*WHAT THE TASK REQUIRES*.
Output the entries as they appear, skipping images.
*** INPUT RECORDS ***
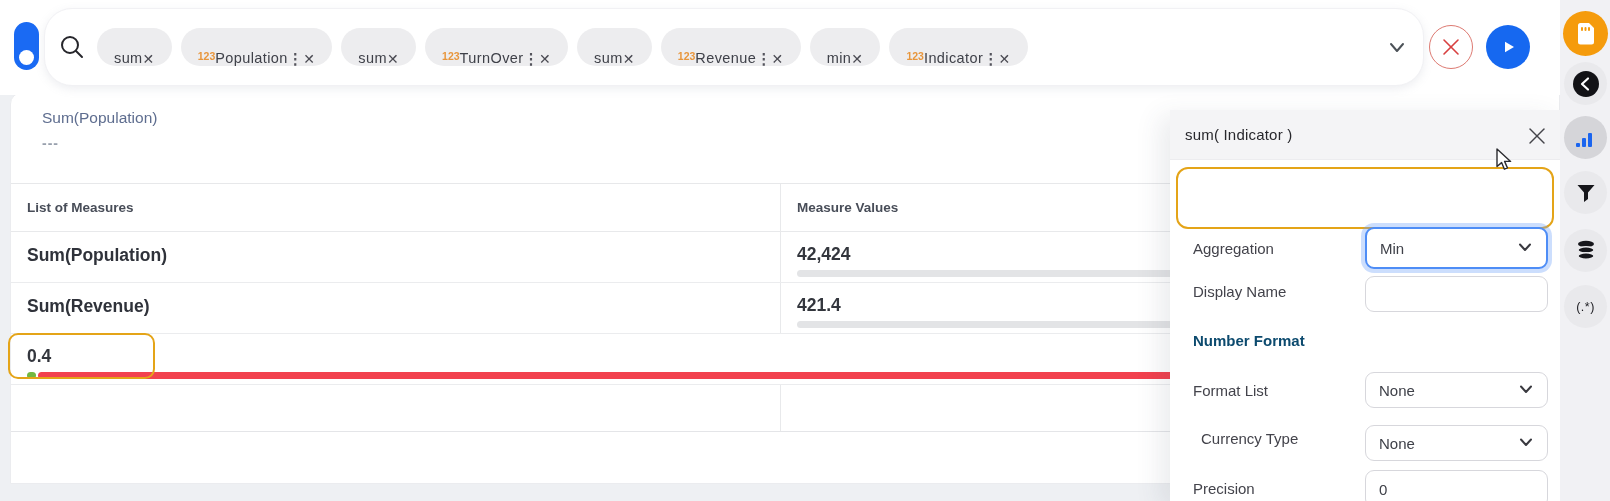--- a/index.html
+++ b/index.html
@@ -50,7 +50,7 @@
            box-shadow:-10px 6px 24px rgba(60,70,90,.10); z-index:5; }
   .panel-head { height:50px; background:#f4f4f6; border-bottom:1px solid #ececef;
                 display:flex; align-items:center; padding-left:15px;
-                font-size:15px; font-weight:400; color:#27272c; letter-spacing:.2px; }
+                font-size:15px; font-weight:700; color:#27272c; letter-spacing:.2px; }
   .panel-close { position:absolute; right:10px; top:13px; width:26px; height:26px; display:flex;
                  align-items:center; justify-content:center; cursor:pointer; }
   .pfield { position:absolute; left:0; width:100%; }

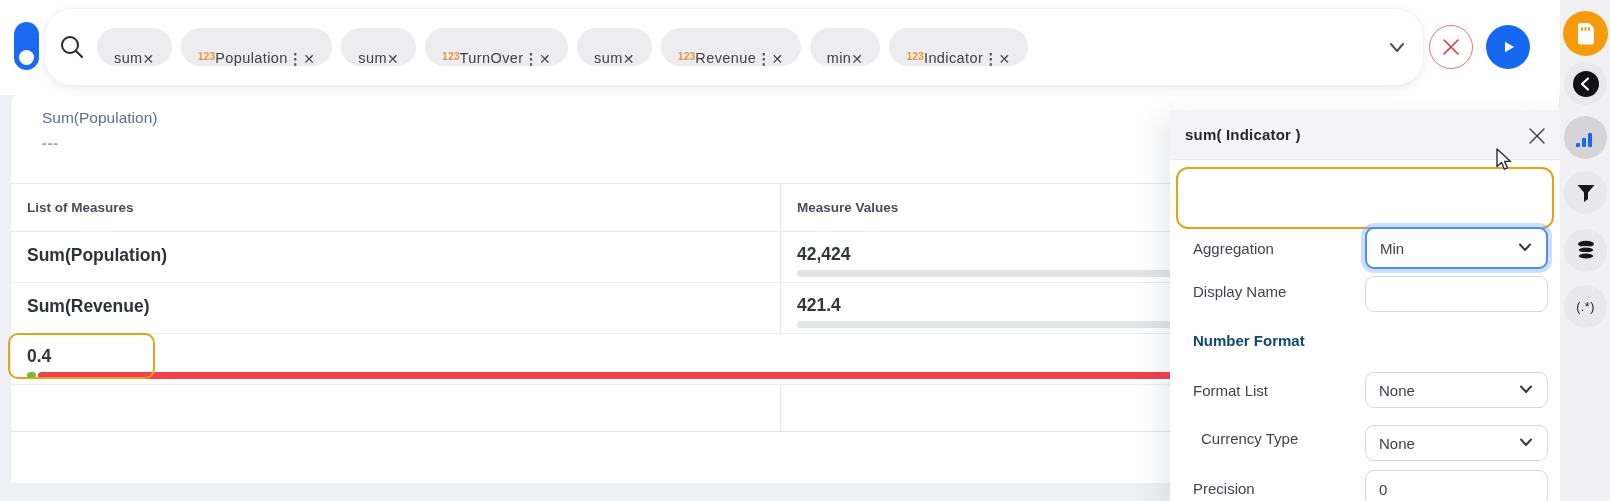--- a/index.html
+++ b/index.html
@@ -31,7 +31,7 @@
           border:1px solid #ebecef; border-radius:12px 0 0 0; z-index:1; }
   .widget-title { position:absolute; left:31px; top:16px; font-size:15.5px; color:#5e6d8f; }
   .widget-sub { position:absolute; left:31px; top:42px; font-size:14px; font-weight:700; letter-spacing:1px; color:#98a0ad; }
-  .mtable { position:absolute; left:0; top:90px; width:1548px;font-weight:bold; }
+  .mtable { position:absolute; left:0; top:90px; width:1548px; }
   .thead { display:flex; height:49px; border-top:1px solid #e7e8ea; border-bottom:1px solid #e8e9eb; }
   .col-name { width:770px; border-right:1px solid #e8e9eb; padding-left:16px; }
   .col-val  { flex:1; padding-left:16px; }

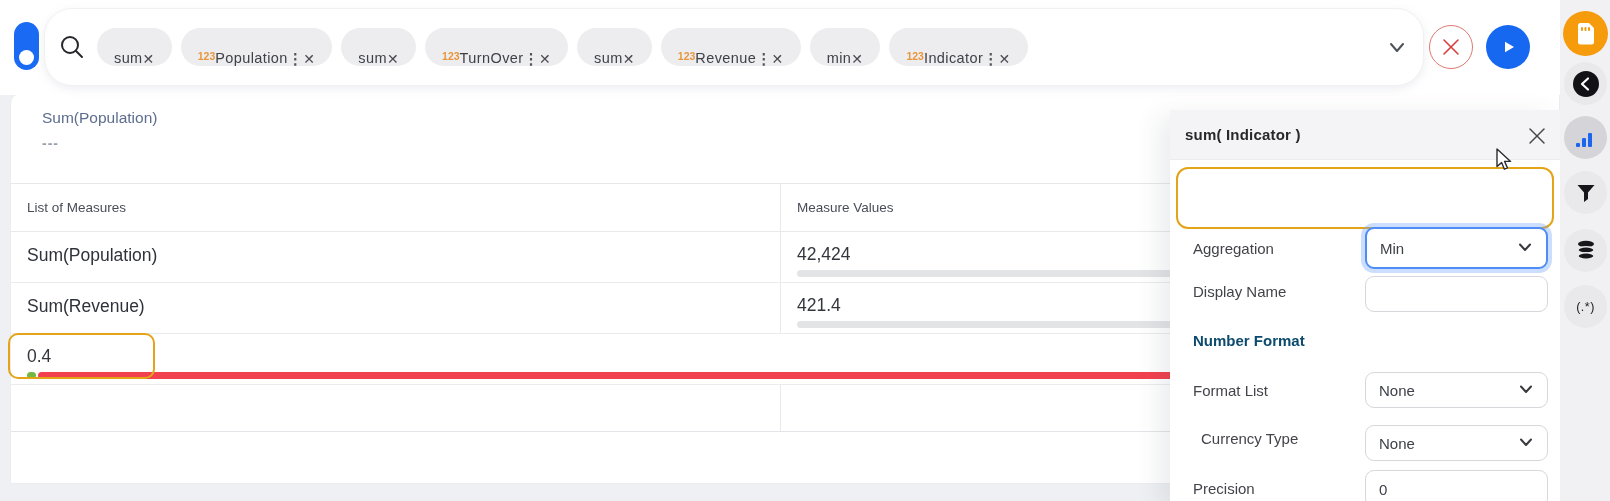--- a/index.html
+++ b/index.html
@@ -224,7 +224,7 @@
           <span class="plabel bold" style="top: 172px;">Number Format</span>
         </div>
         <div class="pfield">
-          <span class="plabel" style="top: 222px;">Format List</span>
+          <span class="plabel" style="top: 222px;">Measure Type</span>
           <div class="pctrl" style="top: 212px; height: 36px;">
             <span>None</span>
             <span><svg width="16" height="16" viewBox="0 0 16 16">

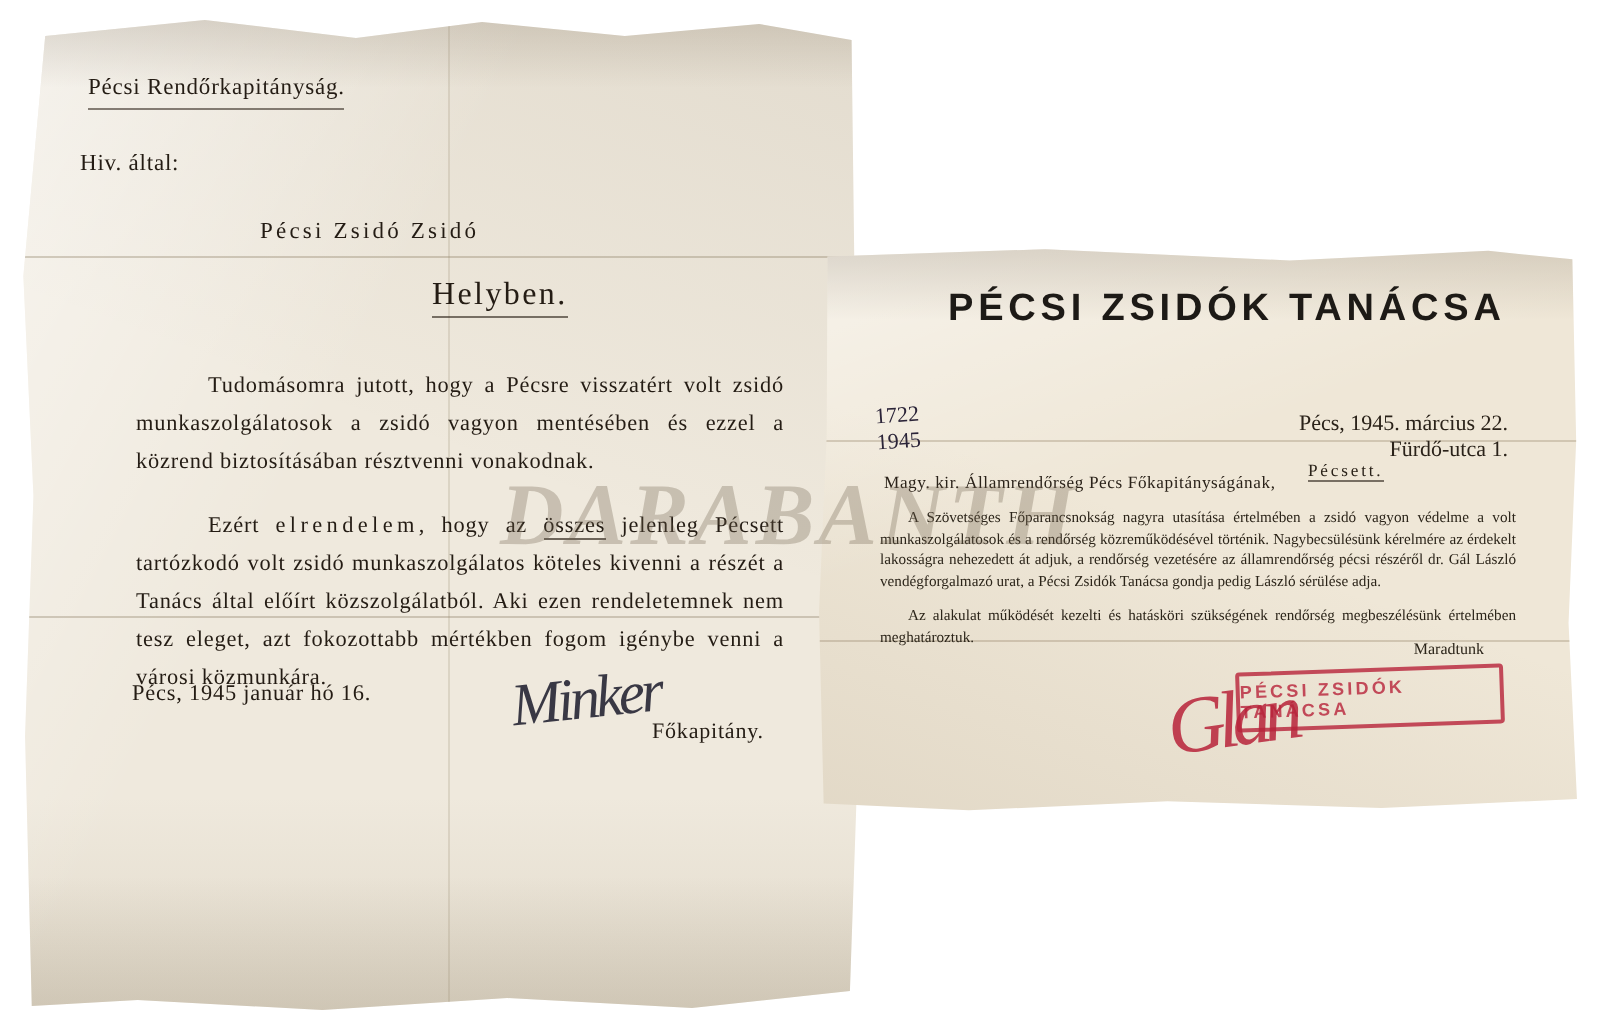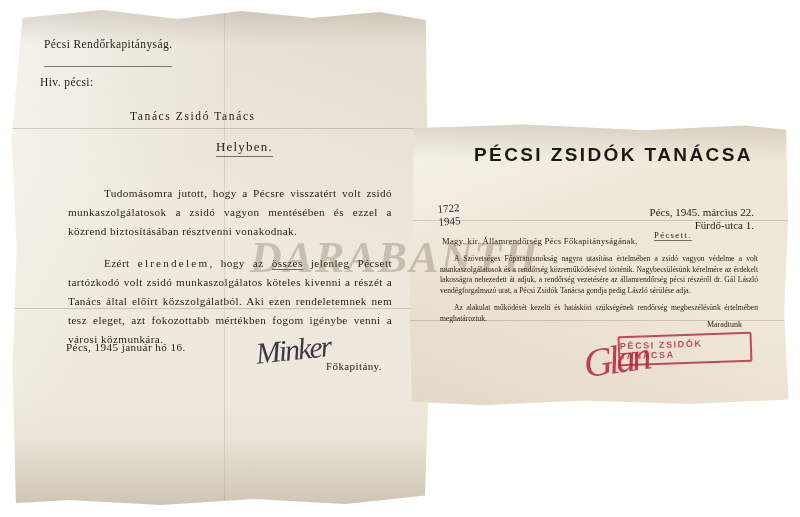--- a/index.html
+++ b/index.html
@@ -76,7 +76,7 @@
     top: 30px;
     font-size: 11.5px;
     border-bottom: 1px solid rgba(40,30,20,0.55);
-    padding-bottom: 16px;
+    padding-bottom: 4px;
   }
   #doc1-hiv {
     position: absolute;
*** End of INPUT RECORDS ***
*THE ANSWER*.
--- a/index.html
+++ b/index.html
@@ -50,7 +50,7 @@
            box-shadow:-10px 6px 24px rgba(60,70,90,.10); z-index:5; }
   .panel-head { height:50px; background:#f4f4f6; border-bottom:1px solid #ececef;
                 display:flex; align-items:center; padding-left:15px;
-                font-size:15px; font-weight:400; color:#27272c; letter-spacing:.2px; }
+                font-size:15px; font-weight:700; color:#27272c; letter-spacing:.2px; }
   .panel-close { position:absolute; right:10px; top:13px; width:26px; height:26px; display:flex;
                  align-items:center; justify-content:center; cursor:pointer; }
   .pfield { position:absolute; left:0; width:100%; }

--- a/index.html
+++ b/index.html
@@ -31,7 +31,7 @@
           border:1px solid #ebecef; border-radius:12px 0 0 0; z-index:1; }
   .widget-title { position:absolute; left:31px; top:16px; font-size:15.5px; color:#5e6d8f; }
   .widget-sub { position:absolute; left:31px; top:42px; font-size:14px; font-weight:700; letter-spacing:1px; color:#98a0ad; }
-  .mtable { position:absolute; left:0; top:90px; width:1548px;font-weight:bold; }
+  .mtable { position:absolute; left:0; top:90px; width:1548px; }
   .thead { display:flex; height:49px; border-top:1px solid #e7e8ea; border-bottom:1px solid #e8e9eb; }
   .col-name { width:770px; border-right:1px solid #e8e9eb; padding-left:16px; }
   .col-val  { flex:1; padding-left:16px; }

--- a/index.html
+++ b/index.html
@@ -224,7 +224,7 @@
           <span class="plabel bold" style="top: 172px;">Number Format</span>
         </div>
         <div class="pfield">
-          <span class="plabel" style="top: 222px;">Format List</span>
+          <span class="plabel" style="top: 222px;">Measure Type</span>
           <div class="pctrl" style="top: 212px; height: 36px;">
             <span>None</span>
             <span><svg width="16" height="16" viewBox="0 0 16 16">

--- a/index.html
+++ b/index.html
@@ -76,7 +76,7 @@
     top: 30px;
     font-size: 11.5px;
     border-bottom: 1px solid rgba(40,30,20,0.55);
-    padding-bottom: 16px;
+    padding-bottom: 4px;
   }
   #doc1-hiv {
     position: absolute;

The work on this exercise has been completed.